(Given task): In the forum thread about processors, why does one reply say Intel must give computer manufacturers advance information about next year's CPUs?

Processors

Discussion in 'MacBook Pro' started by vpro, Aug 21, 2013.

  1. vpro macrumors 65816

    vpro

    Joined:
    Jun 8, 2012
    #1
    Why are they telling people about Broadwell already?

    What is the purpose of telling consumers that there are advancements coming later on which are just tiny improvements on the last generation processors or just 2X faster or what ever it is. Are they just getting people's hopes up? Or just being transparent that they are working on things?

    The way I see it, battery technology is still not really all that great right, so most of the CPU improvements are just to take advantage of bad battery technology, just the same things year after year just packaged cleverly the next product release time, right?

    Someone inform me please. I am very confused. Feels like they are just optimizing so much just to cater to the lack of technological advancements, innovating on existing technology but they dare to charge an arm and a leg for it and packaging it in fancier form factors etc etc etc...
     
  2. mcarling macrumors 65816

    Joined:
    Oct 22, 2009
    #2
    Intel must necessarily give computer manufacturers advance information about the CPUs that will be coming next year, so that the computer manufacturers can plan and engineer future computers. That information leaks and we hear about it.

[Source records]
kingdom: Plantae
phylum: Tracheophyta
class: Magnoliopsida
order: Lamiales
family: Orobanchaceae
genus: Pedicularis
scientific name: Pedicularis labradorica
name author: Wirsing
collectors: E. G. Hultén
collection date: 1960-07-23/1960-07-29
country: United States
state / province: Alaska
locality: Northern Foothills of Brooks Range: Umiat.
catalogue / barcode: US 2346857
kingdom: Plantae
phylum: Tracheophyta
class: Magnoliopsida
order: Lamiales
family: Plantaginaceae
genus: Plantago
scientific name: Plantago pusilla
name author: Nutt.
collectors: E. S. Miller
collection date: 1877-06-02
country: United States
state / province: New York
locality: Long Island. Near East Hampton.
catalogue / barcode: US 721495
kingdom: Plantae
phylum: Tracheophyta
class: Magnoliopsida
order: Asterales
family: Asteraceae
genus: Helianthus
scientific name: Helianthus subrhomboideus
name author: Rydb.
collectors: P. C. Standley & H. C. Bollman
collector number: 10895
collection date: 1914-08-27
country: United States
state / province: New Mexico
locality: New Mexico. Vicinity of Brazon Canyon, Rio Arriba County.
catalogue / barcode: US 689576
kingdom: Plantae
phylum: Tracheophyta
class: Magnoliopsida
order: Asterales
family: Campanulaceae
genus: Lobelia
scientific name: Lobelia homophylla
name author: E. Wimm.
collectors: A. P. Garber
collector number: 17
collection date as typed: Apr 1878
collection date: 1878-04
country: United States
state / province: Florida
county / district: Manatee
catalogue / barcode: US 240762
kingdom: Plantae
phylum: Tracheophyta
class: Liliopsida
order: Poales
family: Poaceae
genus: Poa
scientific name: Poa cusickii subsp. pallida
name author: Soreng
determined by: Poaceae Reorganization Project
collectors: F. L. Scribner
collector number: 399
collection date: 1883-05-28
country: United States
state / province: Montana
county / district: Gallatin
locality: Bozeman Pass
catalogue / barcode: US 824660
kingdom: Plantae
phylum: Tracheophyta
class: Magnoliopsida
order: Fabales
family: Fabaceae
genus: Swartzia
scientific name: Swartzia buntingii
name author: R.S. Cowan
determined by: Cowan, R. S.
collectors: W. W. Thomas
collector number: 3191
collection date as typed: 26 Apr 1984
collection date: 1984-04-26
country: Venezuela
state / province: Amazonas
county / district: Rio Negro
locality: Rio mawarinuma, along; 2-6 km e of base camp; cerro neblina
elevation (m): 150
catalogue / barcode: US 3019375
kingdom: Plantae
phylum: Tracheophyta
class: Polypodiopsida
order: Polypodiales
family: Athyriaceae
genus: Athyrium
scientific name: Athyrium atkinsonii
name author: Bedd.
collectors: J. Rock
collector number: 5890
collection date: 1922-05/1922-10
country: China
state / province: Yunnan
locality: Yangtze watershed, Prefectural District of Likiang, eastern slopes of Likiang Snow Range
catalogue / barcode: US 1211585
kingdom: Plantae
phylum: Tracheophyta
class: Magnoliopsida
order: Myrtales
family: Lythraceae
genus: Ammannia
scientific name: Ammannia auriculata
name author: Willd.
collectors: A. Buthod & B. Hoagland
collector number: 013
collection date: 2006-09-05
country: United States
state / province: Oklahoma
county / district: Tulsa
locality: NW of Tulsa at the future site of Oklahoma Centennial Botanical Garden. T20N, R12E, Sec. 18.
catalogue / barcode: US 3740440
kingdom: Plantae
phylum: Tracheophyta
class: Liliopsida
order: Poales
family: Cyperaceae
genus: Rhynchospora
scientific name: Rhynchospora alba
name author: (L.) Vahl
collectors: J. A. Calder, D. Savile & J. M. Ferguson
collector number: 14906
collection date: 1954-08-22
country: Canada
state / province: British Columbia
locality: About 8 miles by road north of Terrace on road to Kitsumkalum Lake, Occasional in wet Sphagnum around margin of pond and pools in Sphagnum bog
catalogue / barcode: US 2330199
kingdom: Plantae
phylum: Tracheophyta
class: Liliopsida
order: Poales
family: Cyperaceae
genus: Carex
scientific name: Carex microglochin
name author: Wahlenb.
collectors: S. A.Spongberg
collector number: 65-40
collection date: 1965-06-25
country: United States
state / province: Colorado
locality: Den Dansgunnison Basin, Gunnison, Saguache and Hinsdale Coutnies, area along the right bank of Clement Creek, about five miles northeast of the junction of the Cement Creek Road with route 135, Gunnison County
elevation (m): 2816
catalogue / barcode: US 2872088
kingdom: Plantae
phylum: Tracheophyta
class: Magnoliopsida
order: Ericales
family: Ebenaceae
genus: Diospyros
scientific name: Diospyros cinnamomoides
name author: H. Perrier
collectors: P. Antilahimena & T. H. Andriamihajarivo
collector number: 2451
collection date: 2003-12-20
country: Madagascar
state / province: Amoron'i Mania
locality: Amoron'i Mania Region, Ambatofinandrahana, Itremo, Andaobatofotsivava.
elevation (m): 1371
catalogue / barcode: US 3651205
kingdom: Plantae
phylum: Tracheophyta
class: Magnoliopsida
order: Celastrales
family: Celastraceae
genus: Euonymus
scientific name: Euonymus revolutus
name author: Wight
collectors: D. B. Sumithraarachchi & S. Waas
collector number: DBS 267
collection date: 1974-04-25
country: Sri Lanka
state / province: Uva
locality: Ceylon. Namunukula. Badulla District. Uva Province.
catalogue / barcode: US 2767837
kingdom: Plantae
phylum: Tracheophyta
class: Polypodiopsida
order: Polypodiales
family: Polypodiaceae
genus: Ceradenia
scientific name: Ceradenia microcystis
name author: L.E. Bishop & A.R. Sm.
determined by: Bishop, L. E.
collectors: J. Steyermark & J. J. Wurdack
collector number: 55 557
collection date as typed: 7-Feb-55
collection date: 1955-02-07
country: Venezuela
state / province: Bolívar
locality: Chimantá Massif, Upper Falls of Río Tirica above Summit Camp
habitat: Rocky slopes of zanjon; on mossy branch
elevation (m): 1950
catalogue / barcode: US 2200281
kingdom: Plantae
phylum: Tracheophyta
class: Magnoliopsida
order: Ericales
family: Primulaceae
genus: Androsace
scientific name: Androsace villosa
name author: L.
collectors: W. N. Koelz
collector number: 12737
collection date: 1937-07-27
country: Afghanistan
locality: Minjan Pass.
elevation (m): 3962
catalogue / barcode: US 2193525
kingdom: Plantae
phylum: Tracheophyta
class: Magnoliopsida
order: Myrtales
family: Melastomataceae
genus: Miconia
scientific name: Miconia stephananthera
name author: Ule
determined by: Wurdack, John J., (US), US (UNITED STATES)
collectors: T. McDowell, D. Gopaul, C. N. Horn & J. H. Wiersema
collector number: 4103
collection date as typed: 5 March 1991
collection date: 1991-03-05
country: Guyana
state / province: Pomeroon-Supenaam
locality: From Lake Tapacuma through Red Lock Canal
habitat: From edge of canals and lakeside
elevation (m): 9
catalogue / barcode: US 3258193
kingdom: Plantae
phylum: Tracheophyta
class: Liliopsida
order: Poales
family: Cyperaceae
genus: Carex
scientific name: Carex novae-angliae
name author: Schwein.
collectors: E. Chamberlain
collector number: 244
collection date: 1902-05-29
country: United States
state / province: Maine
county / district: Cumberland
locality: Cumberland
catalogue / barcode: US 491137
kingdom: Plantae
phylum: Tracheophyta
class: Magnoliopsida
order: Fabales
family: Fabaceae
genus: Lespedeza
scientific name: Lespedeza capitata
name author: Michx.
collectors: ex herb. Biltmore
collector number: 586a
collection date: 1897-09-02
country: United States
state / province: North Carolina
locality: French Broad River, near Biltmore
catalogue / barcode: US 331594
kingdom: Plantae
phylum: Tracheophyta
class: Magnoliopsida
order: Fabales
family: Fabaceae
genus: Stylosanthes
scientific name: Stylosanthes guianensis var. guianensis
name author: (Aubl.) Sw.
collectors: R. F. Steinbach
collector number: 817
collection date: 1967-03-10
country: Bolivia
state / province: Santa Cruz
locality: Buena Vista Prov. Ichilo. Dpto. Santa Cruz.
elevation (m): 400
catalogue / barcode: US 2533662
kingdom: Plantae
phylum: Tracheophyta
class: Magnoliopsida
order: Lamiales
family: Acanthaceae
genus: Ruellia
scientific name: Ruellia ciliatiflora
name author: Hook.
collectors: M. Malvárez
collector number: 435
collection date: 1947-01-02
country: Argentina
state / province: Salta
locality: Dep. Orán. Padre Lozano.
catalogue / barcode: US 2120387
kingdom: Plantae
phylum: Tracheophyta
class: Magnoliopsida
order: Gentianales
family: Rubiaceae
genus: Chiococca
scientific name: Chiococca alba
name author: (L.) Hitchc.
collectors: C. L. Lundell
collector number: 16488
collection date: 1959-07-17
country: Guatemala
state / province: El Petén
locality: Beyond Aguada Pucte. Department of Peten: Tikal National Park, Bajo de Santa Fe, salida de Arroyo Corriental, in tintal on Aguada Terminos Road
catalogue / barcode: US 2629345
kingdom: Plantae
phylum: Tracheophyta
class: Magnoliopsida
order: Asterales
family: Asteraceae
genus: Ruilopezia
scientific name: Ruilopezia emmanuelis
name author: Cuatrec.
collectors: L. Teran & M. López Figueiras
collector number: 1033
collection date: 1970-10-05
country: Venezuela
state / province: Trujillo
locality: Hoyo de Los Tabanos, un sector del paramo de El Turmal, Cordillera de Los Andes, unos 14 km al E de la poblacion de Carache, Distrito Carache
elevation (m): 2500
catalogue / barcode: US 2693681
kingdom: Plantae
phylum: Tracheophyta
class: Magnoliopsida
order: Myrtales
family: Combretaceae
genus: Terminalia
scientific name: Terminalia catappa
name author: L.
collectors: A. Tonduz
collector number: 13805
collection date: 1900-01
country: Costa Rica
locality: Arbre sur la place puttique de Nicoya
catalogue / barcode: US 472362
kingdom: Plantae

(Expected answer): So that the computer manufacturers can plan and engineer future computers.